━━ TASK MATERIAL ━━

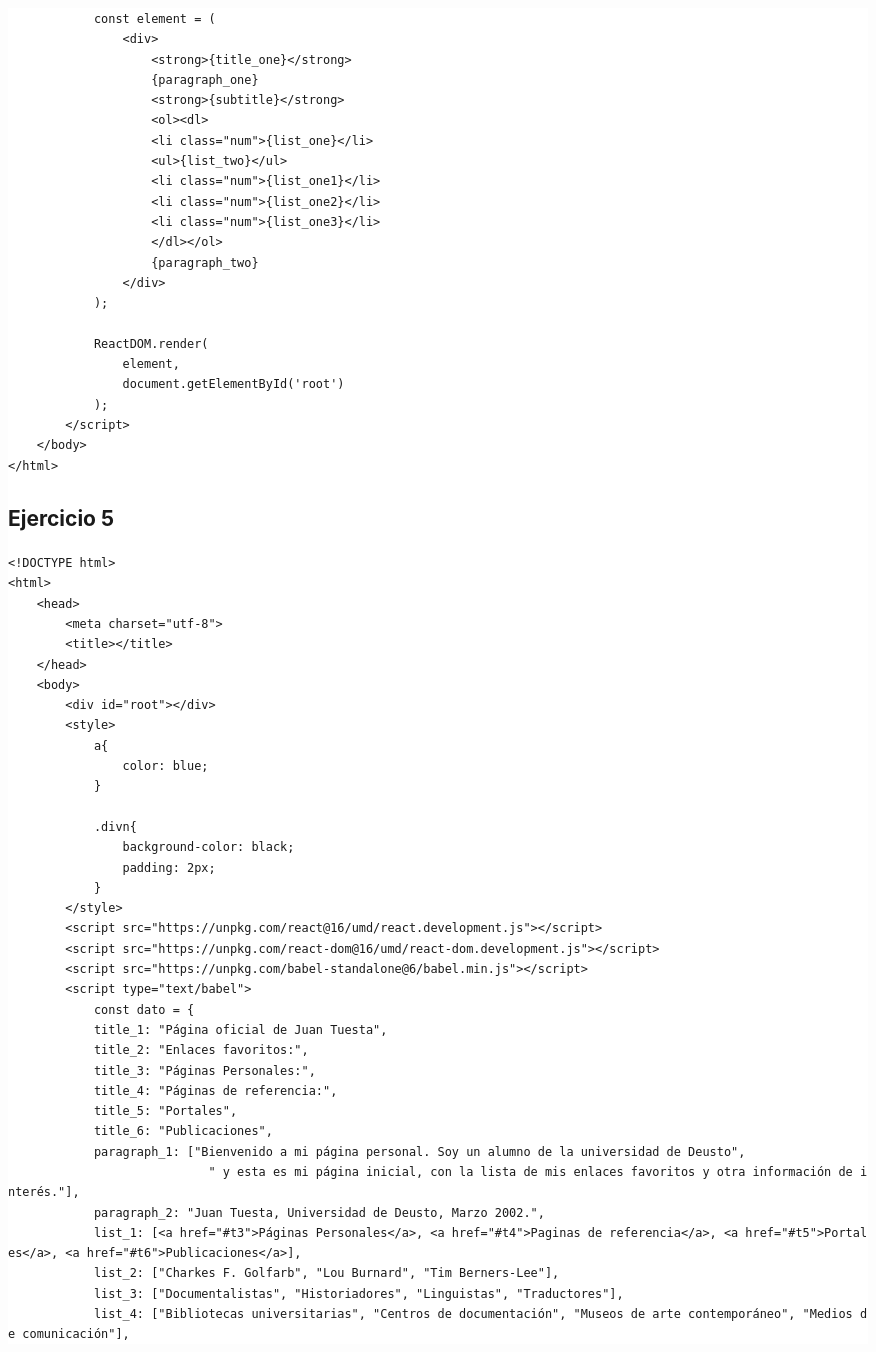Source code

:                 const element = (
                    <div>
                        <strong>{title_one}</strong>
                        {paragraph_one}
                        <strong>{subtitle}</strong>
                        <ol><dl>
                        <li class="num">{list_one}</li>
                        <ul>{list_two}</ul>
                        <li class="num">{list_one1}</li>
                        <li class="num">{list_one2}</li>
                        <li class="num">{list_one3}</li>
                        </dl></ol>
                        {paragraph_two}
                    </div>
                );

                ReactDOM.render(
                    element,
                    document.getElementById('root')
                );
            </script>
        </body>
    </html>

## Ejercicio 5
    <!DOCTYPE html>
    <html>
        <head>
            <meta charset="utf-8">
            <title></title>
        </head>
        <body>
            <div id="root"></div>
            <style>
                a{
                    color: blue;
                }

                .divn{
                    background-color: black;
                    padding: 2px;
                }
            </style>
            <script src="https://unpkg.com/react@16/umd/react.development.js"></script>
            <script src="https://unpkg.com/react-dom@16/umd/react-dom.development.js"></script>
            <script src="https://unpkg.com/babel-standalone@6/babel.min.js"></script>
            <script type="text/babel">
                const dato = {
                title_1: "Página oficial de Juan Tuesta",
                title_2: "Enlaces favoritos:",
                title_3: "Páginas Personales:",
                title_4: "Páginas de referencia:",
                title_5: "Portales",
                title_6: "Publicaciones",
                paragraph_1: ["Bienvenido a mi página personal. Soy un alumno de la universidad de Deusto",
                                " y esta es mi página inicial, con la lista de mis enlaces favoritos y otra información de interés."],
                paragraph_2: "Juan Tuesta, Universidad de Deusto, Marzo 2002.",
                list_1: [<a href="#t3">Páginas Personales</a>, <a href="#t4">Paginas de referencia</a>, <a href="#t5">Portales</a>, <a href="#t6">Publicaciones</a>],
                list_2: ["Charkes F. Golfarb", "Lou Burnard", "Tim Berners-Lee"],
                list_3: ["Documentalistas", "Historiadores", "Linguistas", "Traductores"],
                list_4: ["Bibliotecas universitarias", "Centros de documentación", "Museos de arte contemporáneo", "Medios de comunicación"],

━━━

# [WHAT IS EXPECTED]
Which lines of the material contain "babel"? List them.

# [REPLY TO THE TASK]
            <script src="https://unpkg.com/babel-standalone@6/babel.min.js"></script>
            <script type="text/babel">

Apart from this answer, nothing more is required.